---------- EXTRACTED RECORDS ----------

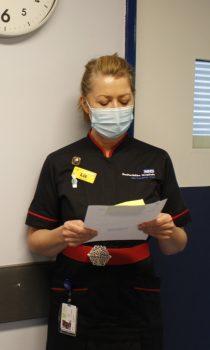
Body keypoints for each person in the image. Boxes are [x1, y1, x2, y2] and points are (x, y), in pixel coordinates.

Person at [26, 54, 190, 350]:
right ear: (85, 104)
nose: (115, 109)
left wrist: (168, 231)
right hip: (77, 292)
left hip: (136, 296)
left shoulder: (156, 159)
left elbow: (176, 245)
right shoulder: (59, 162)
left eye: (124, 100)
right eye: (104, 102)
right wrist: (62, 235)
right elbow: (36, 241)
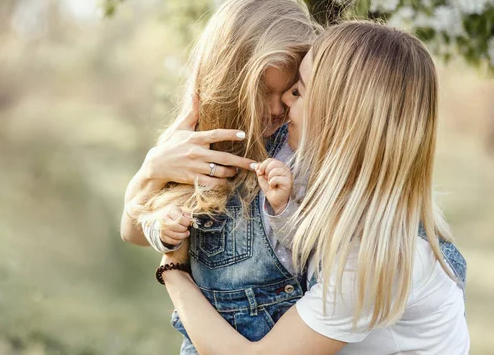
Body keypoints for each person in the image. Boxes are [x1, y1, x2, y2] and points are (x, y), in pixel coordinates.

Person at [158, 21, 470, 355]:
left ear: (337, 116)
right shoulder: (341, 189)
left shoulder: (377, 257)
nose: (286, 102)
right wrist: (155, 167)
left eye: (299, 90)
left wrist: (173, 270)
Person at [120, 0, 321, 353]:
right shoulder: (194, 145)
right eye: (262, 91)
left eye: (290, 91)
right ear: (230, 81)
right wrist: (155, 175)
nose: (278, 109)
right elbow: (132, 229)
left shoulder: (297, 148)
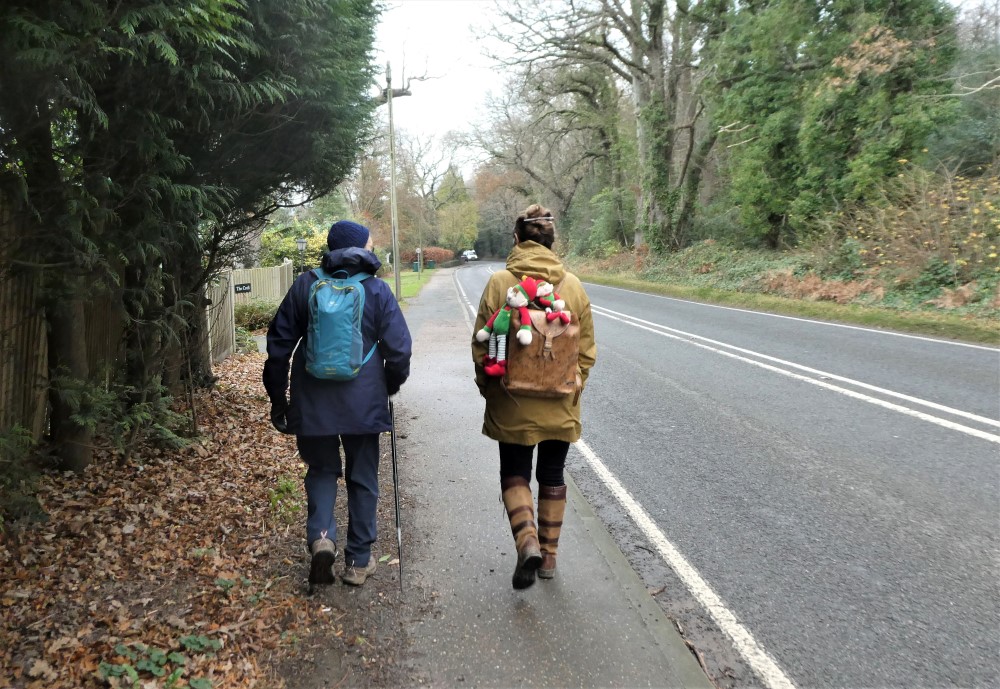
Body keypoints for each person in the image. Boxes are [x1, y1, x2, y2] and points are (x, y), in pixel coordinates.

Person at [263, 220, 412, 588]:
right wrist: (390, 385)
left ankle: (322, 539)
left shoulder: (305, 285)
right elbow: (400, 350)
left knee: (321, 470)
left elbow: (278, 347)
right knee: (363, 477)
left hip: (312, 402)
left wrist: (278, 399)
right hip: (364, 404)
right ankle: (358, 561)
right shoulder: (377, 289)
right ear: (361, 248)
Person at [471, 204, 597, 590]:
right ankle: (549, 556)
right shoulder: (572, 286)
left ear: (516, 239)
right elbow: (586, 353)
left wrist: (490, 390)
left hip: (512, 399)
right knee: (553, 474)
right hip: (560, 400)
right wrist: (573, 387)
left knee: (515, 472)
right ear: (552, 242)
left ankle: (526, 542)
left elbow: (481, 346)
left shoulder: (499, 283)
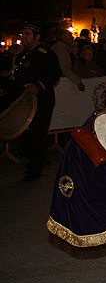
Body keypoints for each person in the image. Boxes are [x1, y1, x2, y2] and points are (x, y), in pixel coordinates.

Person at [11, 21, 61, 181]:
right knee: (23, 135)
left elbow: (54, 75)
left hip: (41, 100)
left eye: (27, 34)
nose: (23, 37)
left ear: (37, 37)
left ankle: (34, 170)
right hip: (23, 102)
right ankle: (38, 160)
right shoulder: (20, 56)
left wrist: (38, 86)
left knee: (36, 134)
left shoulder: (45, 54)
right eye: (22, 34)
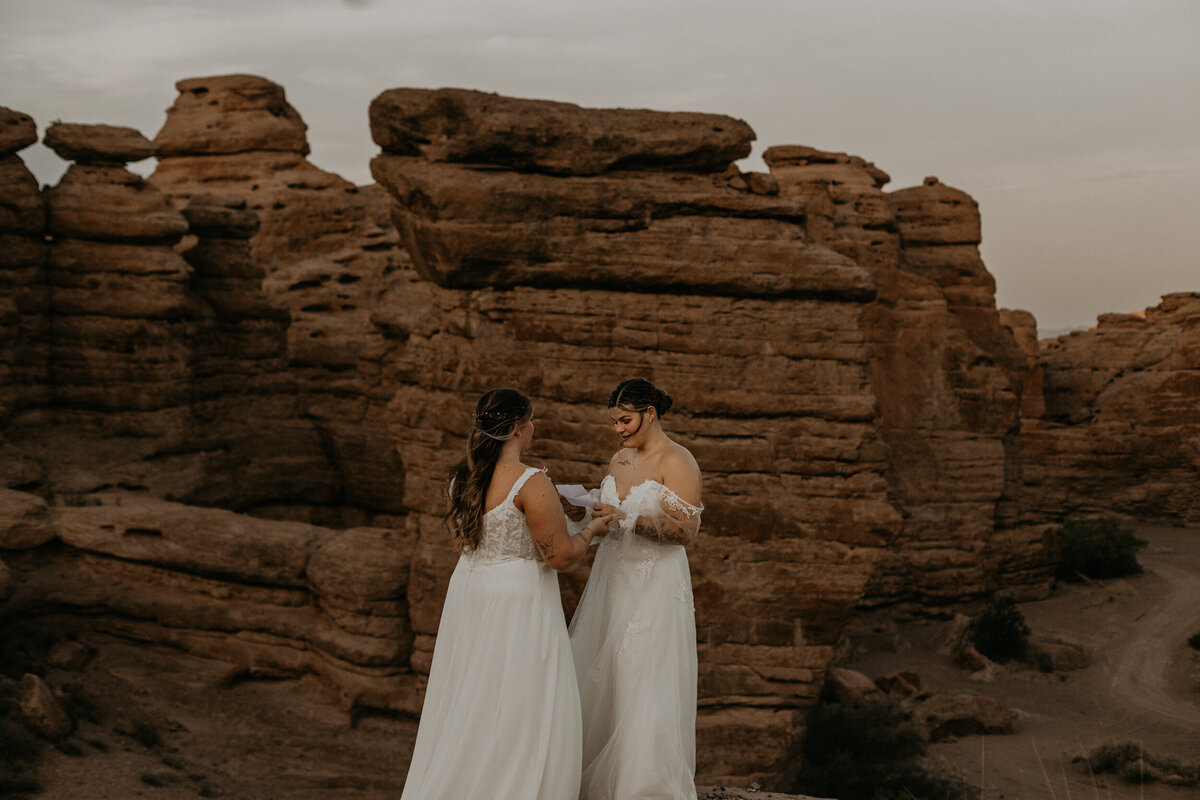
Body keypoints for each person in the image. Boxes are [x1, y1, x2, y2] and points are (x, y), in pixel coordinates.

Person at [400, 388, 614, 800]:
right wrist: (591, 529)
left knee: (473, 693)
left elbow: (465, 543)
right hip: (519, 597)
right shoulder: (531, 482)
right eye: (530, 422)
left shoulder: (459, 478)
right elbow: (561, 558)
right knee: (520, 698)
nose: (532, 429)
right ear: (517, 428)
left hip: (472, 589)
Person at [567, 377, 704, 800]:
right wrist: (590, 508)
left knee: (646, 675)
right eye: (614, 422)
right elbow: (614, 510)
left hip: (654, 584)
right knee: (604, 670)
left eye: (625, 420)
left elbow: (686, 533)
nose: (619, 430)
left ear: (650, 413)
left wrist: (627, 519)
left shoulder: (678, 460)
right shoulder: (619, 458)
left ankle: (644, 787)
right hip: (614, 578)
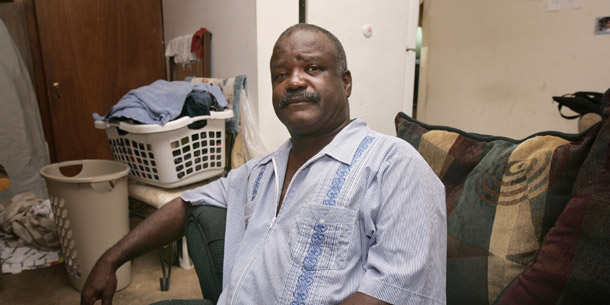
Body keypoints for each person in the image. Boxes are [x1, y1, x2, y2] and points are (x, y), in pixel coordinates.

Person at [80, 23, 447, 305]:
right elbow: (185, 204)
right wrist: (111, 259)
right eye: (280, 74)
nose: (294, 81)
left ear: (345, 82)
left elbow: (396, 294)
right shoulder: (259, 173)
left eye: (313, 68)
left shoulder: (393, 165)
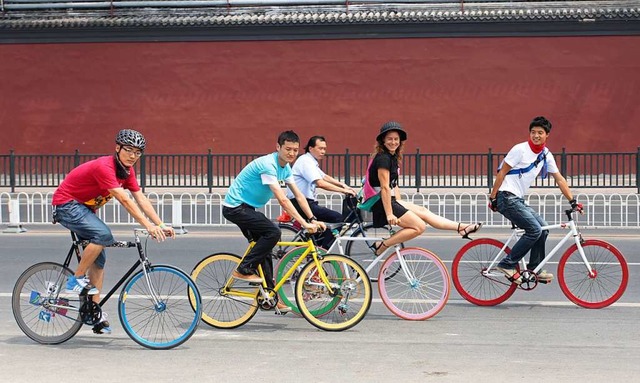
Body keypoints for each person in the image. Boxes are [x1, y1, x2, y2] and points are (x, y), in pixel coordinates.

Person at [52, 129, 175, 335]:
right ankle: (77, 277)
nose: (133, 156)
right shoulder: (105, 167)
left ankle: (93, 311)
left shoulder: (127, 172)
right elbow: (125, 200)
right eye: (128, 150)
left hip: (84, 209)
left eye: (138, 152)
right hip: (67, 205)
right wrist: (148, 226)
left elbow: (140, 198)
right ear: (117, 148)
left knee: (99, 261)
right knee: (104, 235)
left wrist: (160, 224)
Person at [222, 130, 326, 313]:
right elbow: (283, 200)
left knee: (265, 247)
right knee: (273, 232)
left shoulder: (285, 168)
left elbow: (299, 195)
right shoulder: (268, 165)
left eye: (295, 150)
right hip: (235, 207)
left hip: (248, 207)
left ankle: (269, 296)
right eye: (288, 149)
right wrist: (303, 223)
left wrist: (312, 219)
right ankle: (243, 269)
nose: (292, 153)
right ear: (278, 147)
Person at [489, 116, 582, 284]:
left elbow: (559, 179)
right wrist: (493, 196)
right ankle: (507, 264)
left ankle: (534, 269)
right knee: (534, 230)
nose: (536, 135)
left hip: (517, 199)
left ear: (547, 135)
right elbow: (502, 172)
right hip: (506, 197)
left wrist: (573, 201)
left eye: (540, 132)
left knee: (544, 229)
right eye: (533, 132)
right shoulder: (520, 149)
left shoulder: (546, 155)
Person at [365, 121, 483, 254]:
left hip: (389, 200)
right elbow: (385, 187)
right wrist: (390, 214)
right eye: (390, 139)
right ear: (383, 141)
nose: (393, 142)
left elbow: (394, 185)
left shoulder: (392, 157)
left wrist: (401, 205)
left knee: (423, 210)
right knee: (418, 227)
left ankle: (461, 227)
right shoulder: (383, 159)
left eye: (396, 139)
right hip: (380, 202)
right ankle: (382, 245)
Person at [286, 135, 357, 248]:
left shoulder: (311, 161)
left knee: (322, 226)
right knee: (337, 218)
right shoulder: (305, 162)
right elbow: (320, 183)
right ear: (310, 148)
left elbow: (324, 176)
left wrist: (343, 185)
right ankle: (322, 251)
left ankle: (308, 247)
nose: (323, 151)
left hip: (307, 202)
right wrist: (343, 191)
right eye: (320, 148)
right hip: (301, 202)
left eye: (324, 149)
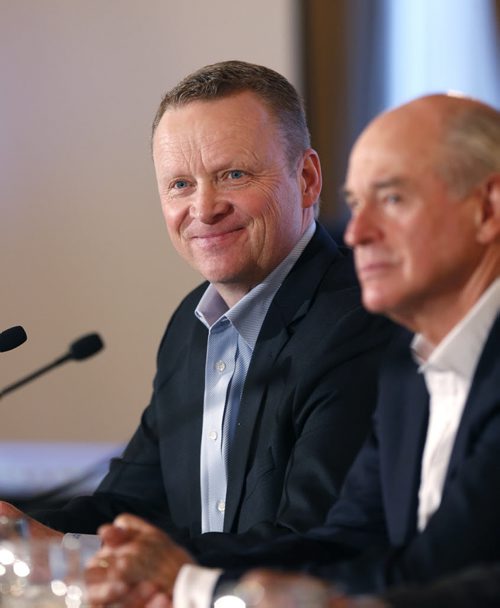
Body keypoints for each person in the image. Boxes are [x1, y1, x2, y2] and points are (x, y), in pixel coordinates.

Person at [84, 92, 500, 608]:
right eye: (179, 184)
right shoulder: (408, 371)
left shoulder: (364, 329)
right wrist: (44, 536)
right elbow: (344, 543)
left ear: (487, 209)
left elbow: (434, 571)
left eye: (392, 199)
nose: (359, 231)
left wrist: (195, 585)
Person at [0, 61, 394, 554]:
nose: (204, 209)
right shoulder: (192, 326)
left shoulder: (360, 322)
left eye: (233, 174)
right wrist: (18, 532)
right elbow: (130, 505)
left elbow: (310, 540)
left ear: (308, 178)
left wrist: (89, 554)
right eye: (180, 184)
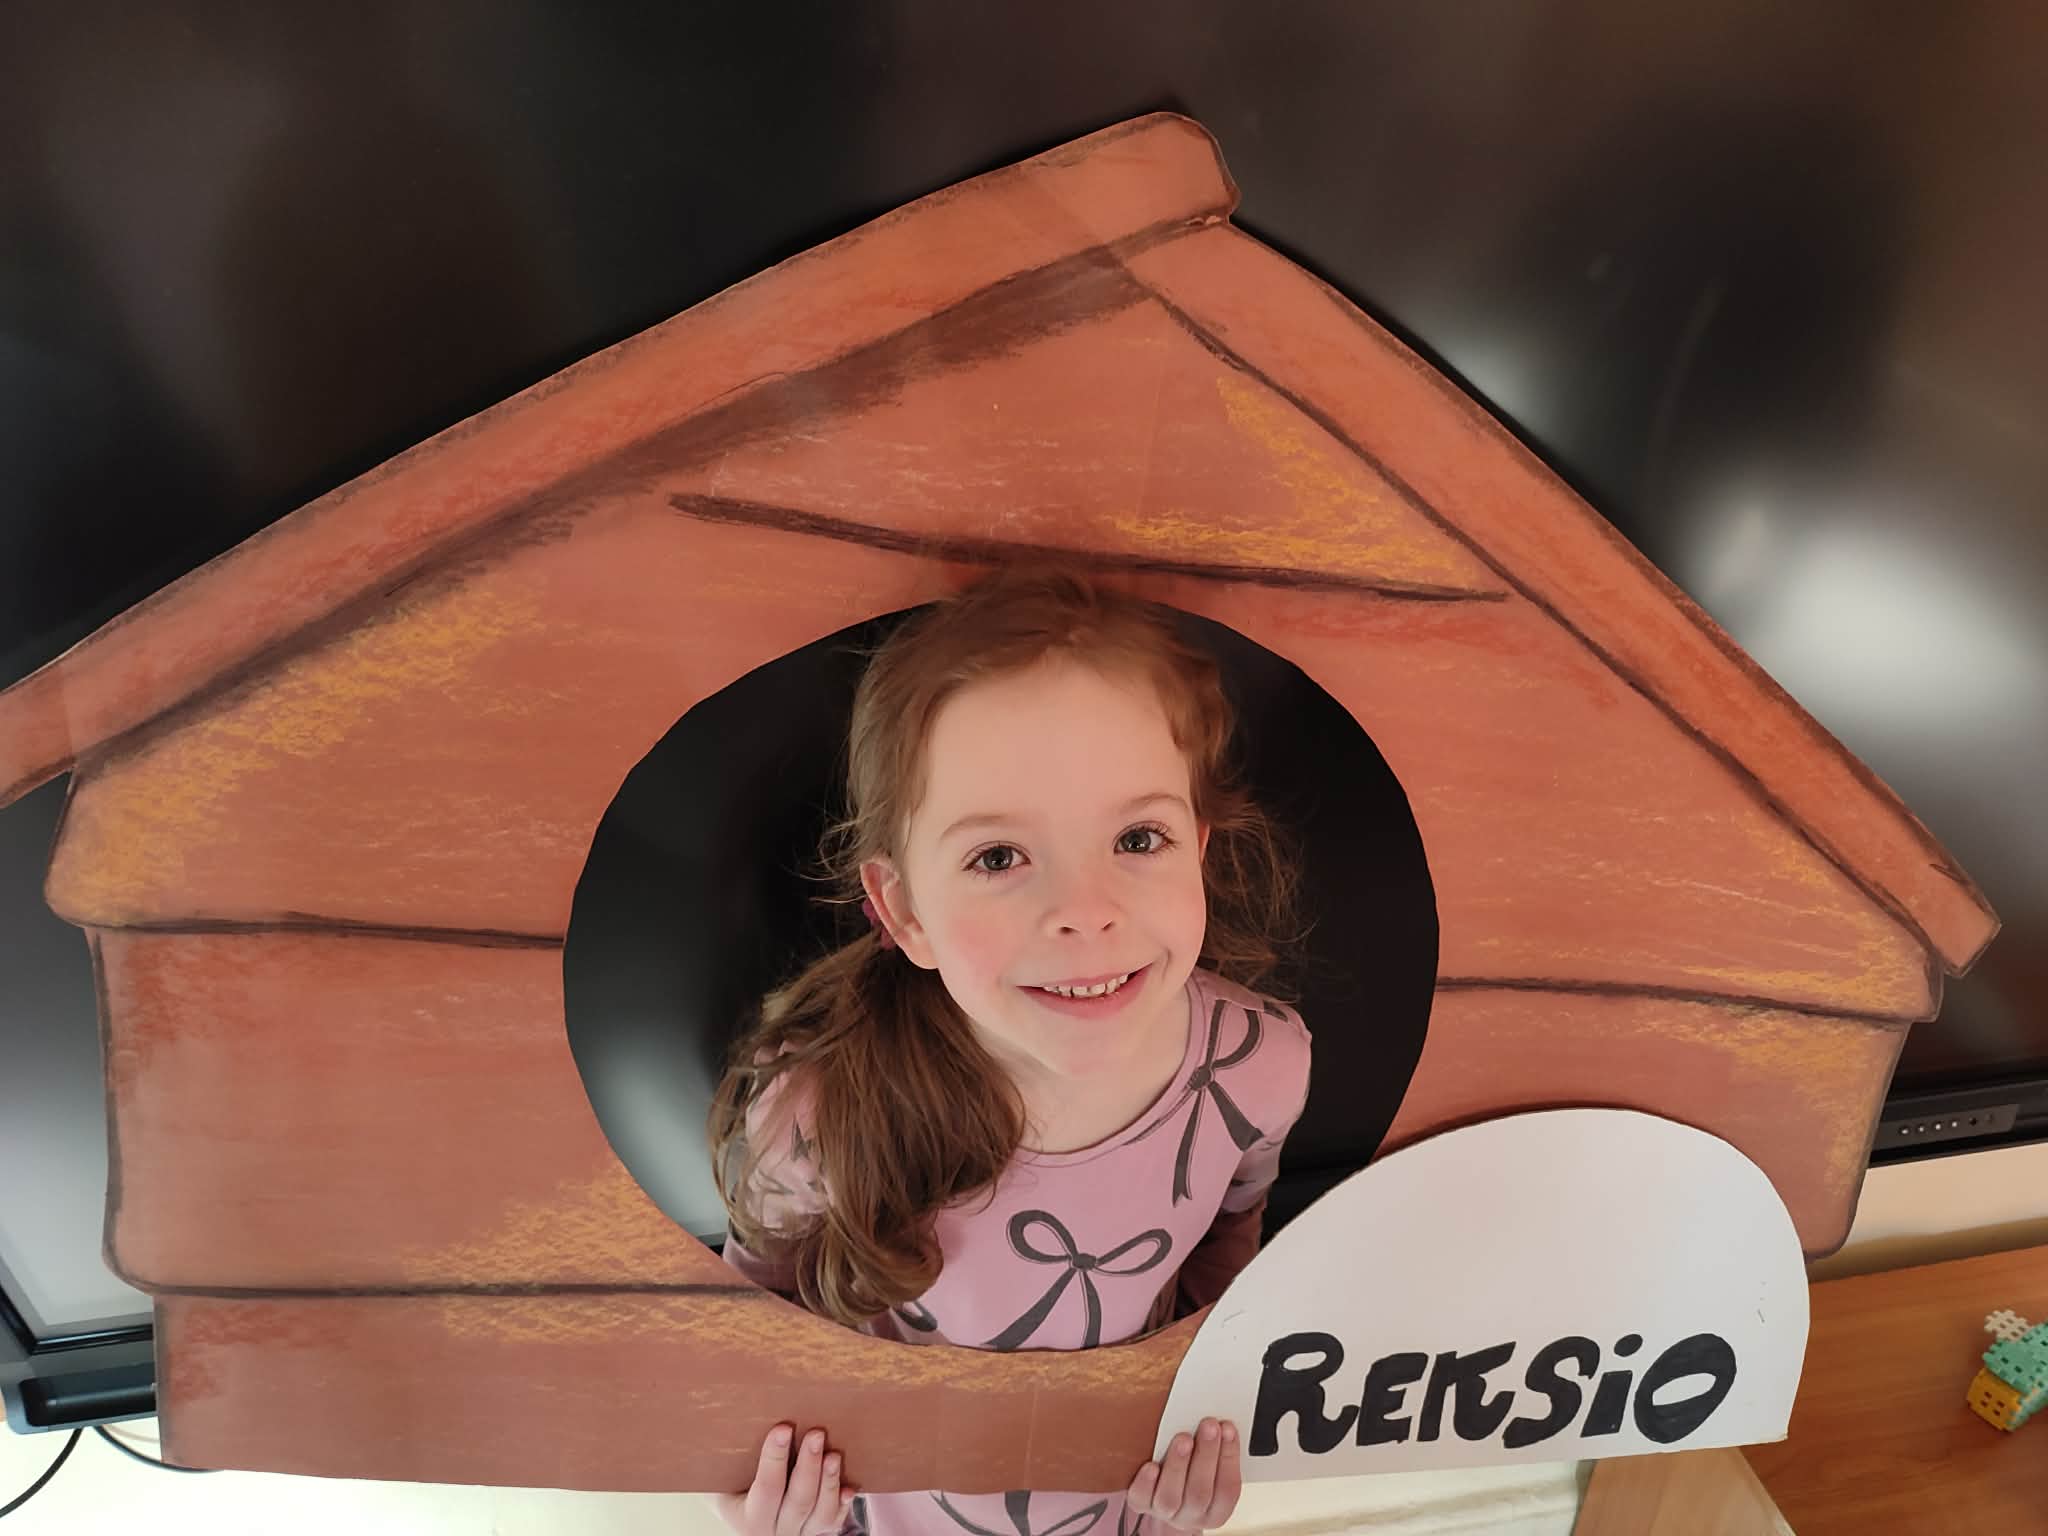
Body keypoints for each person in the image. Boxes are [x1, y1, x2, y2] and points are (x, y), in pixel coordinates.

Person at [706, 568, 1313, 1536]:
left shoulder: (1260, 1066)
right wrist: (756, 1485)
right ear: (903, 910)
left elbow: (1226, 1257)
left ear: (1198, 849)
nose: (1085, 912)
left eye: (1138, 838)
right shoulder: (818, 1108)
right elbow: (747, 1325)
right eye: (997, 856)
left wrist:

----------

PROBLEM TO SOLVE: Reproduce, exactly as they stand in the data above, the lines from the one that holds "right shoulder: (192, 326)" to the one that holds "right eye: (180, 184)", inclusive.

YOUR SOLUTION:
right shoulder: (192, 326)
left shoulder: (360, 322)
left eye: (233, 174)
right wrist: (18, 532)
right elbow: (130, 505)
left elbow: (310, 540)
left ear: (308, 178)
left wrist: (89, 554)
right eye: (180, 184)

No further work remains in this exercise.